After completing his undergraduate degree, Augenblick joined the New York Public Service Commission as an assistant engineer, resigning after six months to become an instructor at the University of Michigan College of Engineering for the 1910–11 academic year. After the term, he joined the J. G. White & Company as a construction engineer and worked in London, the Caucasus, and Siberia. He returned to the United States in 1912 to work for the New York Central Railroad, where he assisted in the construction and design of the New York City Subway and of Grand Central Terminal.

Augenblick was admitted to the New Jersey bar in 1915 as an attorney and in 1918 as a counselor. He joined the firm of former Essex County prosecutor Jacob L. Newman before setting up his own practice at the National State Bank Building in Newark. While practicing law, he continued to teach mechanical engineering at the Fawcett School of Industrial Arts. He later formed the Newark firm of Koehler, Augenblick & Freedman.

In 1919, Augenblick was elected to the New Jersey General Assembly on the Democratic ticket. He served a single term during the 1919 session.

In April 1920, Augenblick and two others incorporated the G. & W. Realty Company in Newark.

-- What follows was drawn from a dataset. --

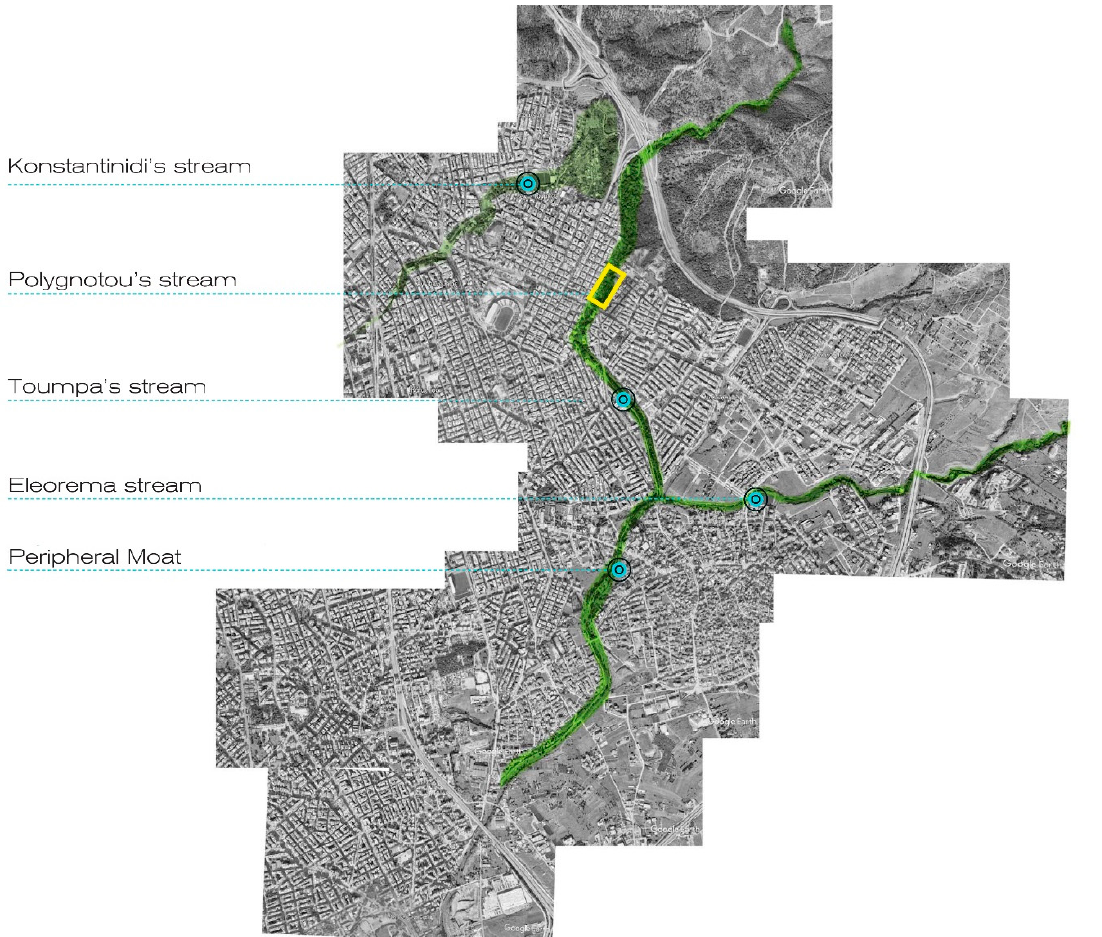
Figure 2. Streams and the peripheral moat at eastern Thessaloniki. Source: [21].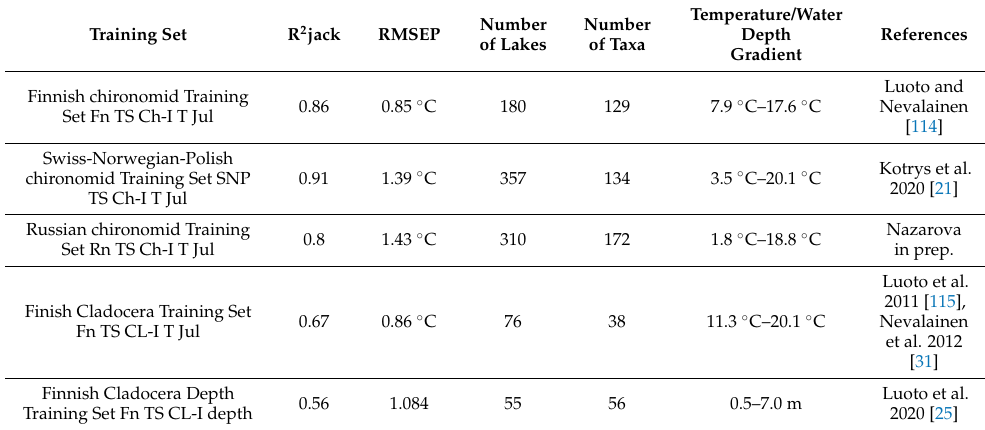
Table 1. Training sets used in the analysis and their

Before 1941, he was a senior member of the New York brokerage firm of Eisele, King & Studdiford. Later, he established Augenblick & Kohn, a New York Stock Exchange brokerage firm with offices in New York City and Newark and member. In 1944, he was elected a director of the Pacific Coast Company, a conglomerate of coal mining, railroad, fuel, and lumber interests on the Pacific coast and Alaska, to succeed William W. Watson. His election came as a compromise between management and investors critical of the company's record of failing to declare any dividends. He was also a director of the Vulcan Iron Works in Wilkes-Barre, Pennsylvania.

== Personal life and death ==
Augenblick married Bertha Greenburger in Norwich, Connecticut, on September 22, 1915. She died on January 2, 1917. He remarried to Bessie Lee Marks in Richmond, Virginia on January 6, 1924, and they had at least two children.

He was a member of the Lawyers Club of Essex County, the American Society of Civil Engineers, the Cornell Club, the University of Michigan Club, and the Fraternal Order of Eagles.

He died on August 29, 1948, at Manhattan General Hospital after a long illness. He was a resident of East Orange at the time and was survived by his wife and two children.